Images stay out; everything else in the records is to be set down exactly.

*** SUPPLIED RECORDS ***

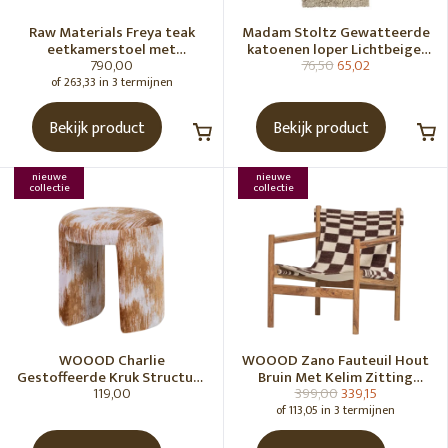
Raw Materials Freya teak
Madam Stoltz Gewatteerde
eetkamerstoel met
katoenen loper Lichtbeige,
790,00
76,50
65,02
armleuning - Zwart (set of 2)
gebroken wit, grijs, groen
of 263,33 in 3 termijnen
Bekijk product
Bekijk product
nieuwe
nieuwe
collectie
collectie
WOOOD Charlie
WOOOD Zano Fauteuil Hout
Gestoffeerde Kruk Structuur
Bruin Met Kelim Zitting
119,00
399,00
339,15
Stof Karamelbruin [Fsc]
Naturel
of 113,05 in 3 termijnen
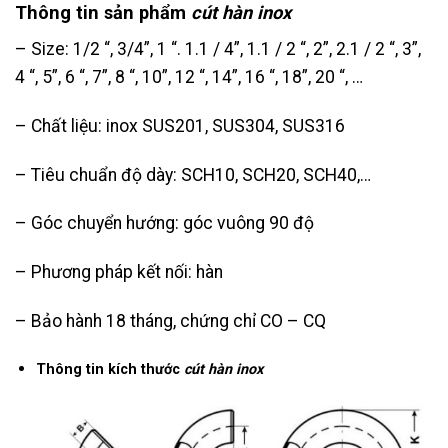
Thông tin sản phẩm
cút hàn inox
– Size: 1/2 “, 3/4”, 1 “. 1.1 / 4”, 1.1 / 2 “, 2”, 2.1 / 2 “, 3”,
4 “, 5”, 6 “, 7”, 8 “, 10”, 12 “, 14”, 16 “, 18”, 20 “, …
– Chất liệu: inox SUS201, SUS304, SUS316
– Tiêu chuẩn độ dày: SCH10, SCH20, SCH40,…
– Góc chuyển hướng: góc vuông 90 độ
– Phương pháp kết nối: hàn
– Bảo hành 18 tháng, chứng chỉ CO – CQ
Thông tin kích thước
cút hàn inox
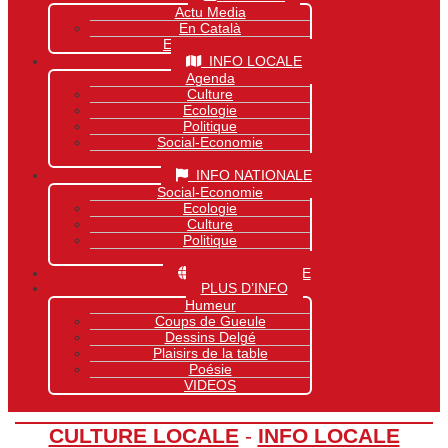
Actu Media
En Català
Exclusivité Site
INFO LOCALE
Agenda
Culture
Ecologie
Politique
Social-Economie
Sports
INFO NATIONALE
Social-Economie
Ecologie
Culture
Politique
Sports
INFO MONDIALE
PLUS D’INFO
Humeur
Coups de Gueule
Dessins Delgé
Plaisirs de la table
Poésie
VIDEOS
CULTURE LOCALE
-
INFO LOCALE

*** End of SUPPLIED RECORDS ***

◆ **SOLUTION**
Raw Materials Freya teak
Madam Stoltz Gewatteerde
eetkamerstoel met
katoenen loper Lichtbeige,
790,00
76,50
65,02
armleuning - Zwart (set of 2)
gebroken wit, grijs, groen
of 263,33 in 3 termijnen
Bekijk product
Bekijk product
nieuwe
nieuwe
collectie
collectie
WOOOD Charlie
WOOOD Zano Fauteuil Hout
Gestoffeerde Kruk Structuur
Bruin Met Kelim Zitting
119,00
399,00
339,15
Stof Karamelbruin [Fsc]
Naturel
of 113,05 in 3 termijnen
Thông tin sản phẩm
cút hàn inox
– Size: 1/2 “, 3/4”, 1 “. 1.1 / 4”, 1.1 / 2 “, 2”, 2.1 / 2 “, 3”,
4 “, 5”, 6 “, 7”, 8 “, 10”, 12 “, 14”, 16 “, 18”, 20 “, …
– Chất liệu: inox SUS201, SUS304, SUS316
– Tiêu chuẩn độ dày: SCH10, SCH20, SCH40,…
– Góc chuyển hướng: góc vuông 90 độ
– Phương pháp kết nối: hàn
– Bảo hành 18 tháng, chứng chỉ CO – CQ
Thông tin kích thước
cút hàn inox
Actu Media
En Català
Exclusivité Site
INFO LOCALE
Agenda
Culture
Ecologie
Politique
Social-Economie
Sports
INFO NATIONALE
Social-Economie
Ecologie
Culture
Politique
Sports
INFO MONDIALE
PLUS D’INFO
Humeur
Coups de Gueule
Dessins Delgé
Plaisirs de la table
Poésie
VIDEOS
CULTURE LOCALE
-
INFO LOCALE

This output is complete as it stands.